When I’m socializing in secular settings and the circumstance allows for a bit of sincere conversation, I might be asked how I came to be an ordained minister. Generally, I sense this question is motivated differently than a question directed to, say, a finance guy about his work. Especially in New York, broker, lawyer, teacher, techie, actor, vice president of marketing, all make sense— “ordained Methodist minister” falls out differently, sort of like an exotic curio.
This tracks along the cultural evolution with greater numbers of people eschewing religious identification, again especially in New York City. If someone finds religion irrelevant to her life, well, then it stands to reason a professional religionist has given himself over to an irrelevant occupation. Sometimes I sense this judgment informing a questioner’s point of view.
But then, everyone who identifies as Christian shares a similar burden. From what I’ve heard from parishioners, Christian New Yorkers are not inclined to readily self-identify in most environments, say, in one’s workplace, for instance—although over time this might leak out.
How about dating sites? I’ve had a lot of chats about that in recent years, the pros and cons of Christian self-disclosure, and more often than not the cons, due to stereotyped perceptions. Many want to let that out a bit later on when forming a new relationship.
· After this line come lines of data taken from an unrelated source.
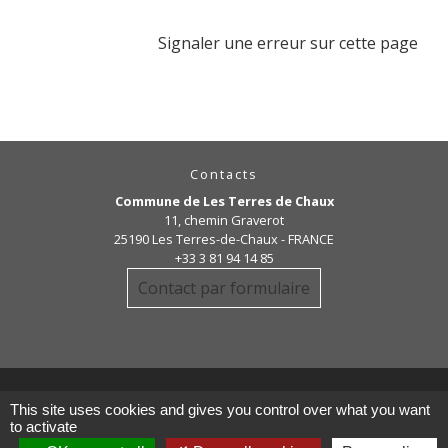
Signaler une erreur sur cette page
Contacts
Commune de Les Terres de Chaux
11, chemin Graverot
25190 Les Terres-de-Chaux - FRANCE
+33 3 81 94 14 85
Contact par formulaire
This site uses cookies and gives you control over what you want
to activate
Liens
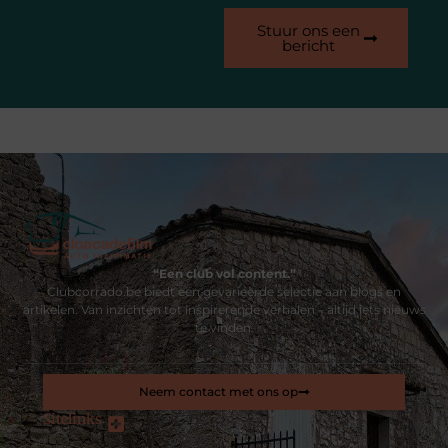
Stuur ons een
bericht
“Een club vol content.”
Clubcorrado.be biedt een gevarieerde selectie aan blogs en
artikelen. Van inzichten tot inspirerende verhalen – altijd iets nieuws
te vinden.
Neem contact met ons op
Sitelinks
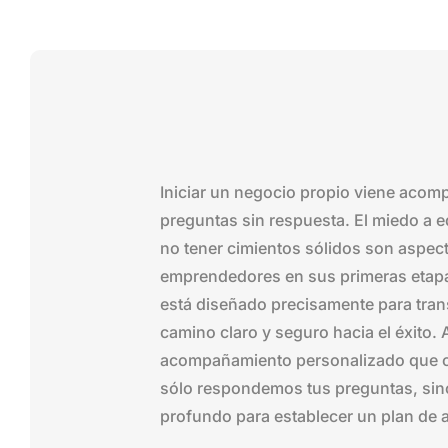
Iniciar un negocio propio viene acom
preguntas sin respuesta. El miedo a e
no tener cimientos sólidos son aspe
emprendedores en sus primeras etapa
está diseñado precisamente para tra
camino claro y seguro hacia el éxito.
acompañamiento personalizado que co
sólo respondemos tus preguntas, sino
profundo para establecer un plan de a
On that front, I don’t have any useful advice (just gratitude I’ve graduated from the necessity of using OKCupid). But this does cause me to reflect on what’s at stake in our willingness to self-identify.
A pithy bit of wisdom attributed to St. Francis goes like this: “Preach the gospel: if necessary use words.” The content of our lives takes precedence over everything else. We demonstrate what we value by the wake we leave behind as we make our way forward in life’s currents, rather than whatever we blather on about in the meantime. As C.S. Lewis put it, “What you do screams so loud I can’t hear what you say”—a crucially relevant bit of wisdom for parents, not to exclude all the rest of us.
But as I said last week, words matter quite a lot. How we align our words with our faith seems especially important today. We need to get braver about this, willing to take a risk or two. Let’s not have the fundamentalists on the right or left define what it means to be Christian, giving up on our language of faith for fear of being misunderstood. The quality of our love-in-action is our proof of what we mean. We should be able to confidently say this.